Building inspectors netted “several hundred thousand dollars” worth of revenue, but that revenue stream will dry up when they’re laid off later this month.“We need housing inspectors right now,” Supervisor David Campos said, and as the economy deteriorates further, “the need for housing inspectors will only get greater.”
So it’s legislators to the rescue. DBI could take in approximately $3 million annually if a $52-per unit inspection fee — to be levied on owners of single- and two-family rental housing units — is assessed, Controller Ben Rosenfeld said on Tuesday.

DBI is running close to $2 million in the red, according to Supervisor David Campos, so to some the fee might seem like a fait accompli.
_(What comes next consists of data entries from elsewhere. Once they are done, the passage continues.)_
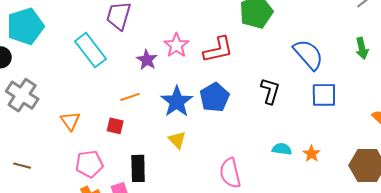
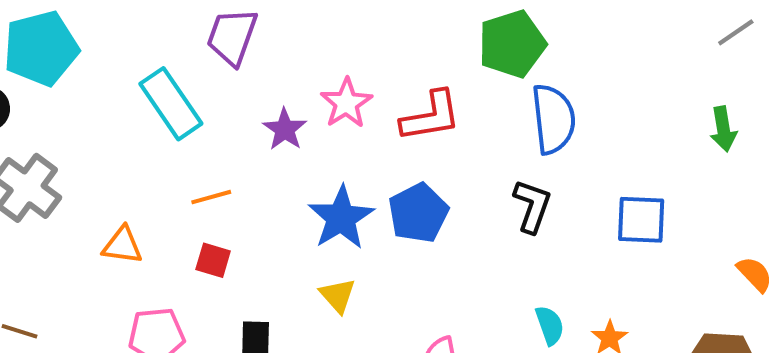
blue semicircle: (308, 54) -> (553, 119), moved, turned 32
orange line: (130, 97) -> (211, 197), moved
orange triangle: (70, 121) -> (122, 245), turned -50
cyan semicircle: (282, 149) -> (550, 325), turned 60

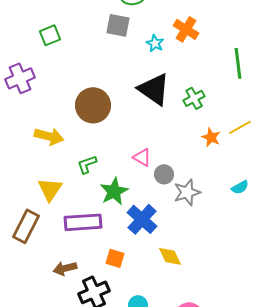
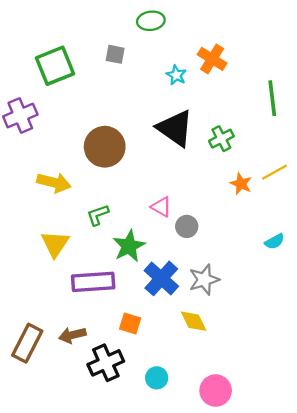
gray square: (118, 25) -> (115, 54), moved, size x0.7
green square: (50, 35) -> (55, 66), size x1.6
gray star: (187, 192) -> (204, 280), moved
brown rectangle: (26, 226) -> (27, 343), moved

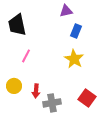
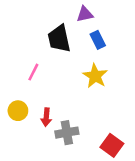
black trapezoid: (17, 25) -> (59, 39), moved
blue rectangle: (76, 31) -> (98, 40), turned -48
red square: (87, 98) -> (112, 145), moved

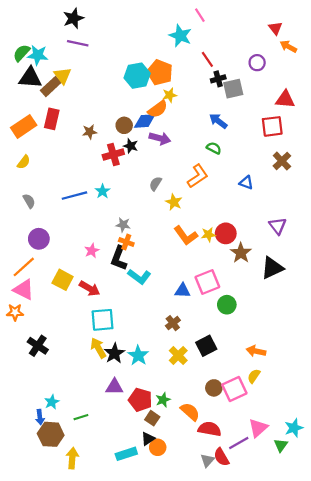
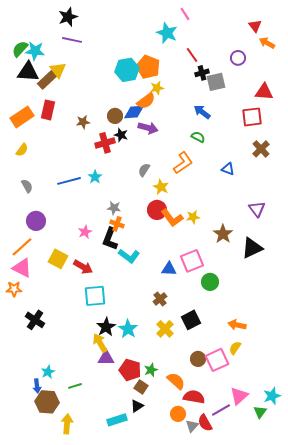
red circle: (226, 233) -> (157, 210), moved
yellow arrow: (98, 348) -> (100, 343), moved
orange circle: (158, 447) -> (178, 414), moved

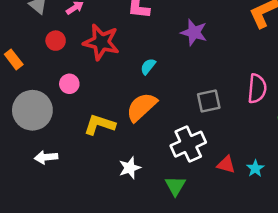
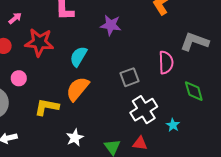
cyan semicircle: (148, 66) -> (78, 56), size x1.5
white cross: (188, 144) -> (144, 110), moved
red triangle: (226, 165) -> (140, 143), moved

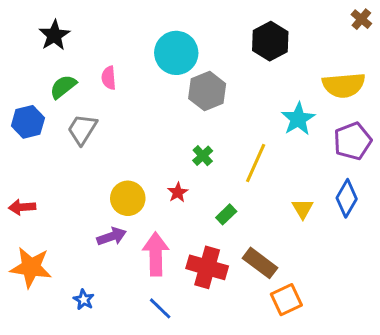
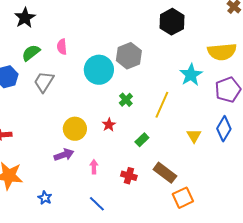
cyan circle: (176, 53) -> (99, 70), moved
pink arrow: (156, 254) -> (94, 167), size x0.5
red cross: (207, 267) -> (129, 176), size x0.6

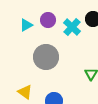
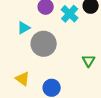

At least it did when the legislation was discussed in committee, where not a single public commenter spoke out against the legislation. And property owners’ groups, who usually stand against any possibility of fees on their properties, withdrew opposition to the fee when it came out that the fees would be complaint-driven, not imposed universally.

Supervisors did approve the $52 assessment fee on Tuesday, but not unanimously. The vote was 8-3, with Supervisors Michela Alioto-Pier, Carmen Chu and Sean Elsbernd dissenting.

Unfortunately, even that cash won’t come streaming in immediately. There’s no invoicing system in place at DBI yet, Rosenfeld pointed out. But “it’s a bad time for everyone down here,” Day added, and that some revenue will be better than nothing.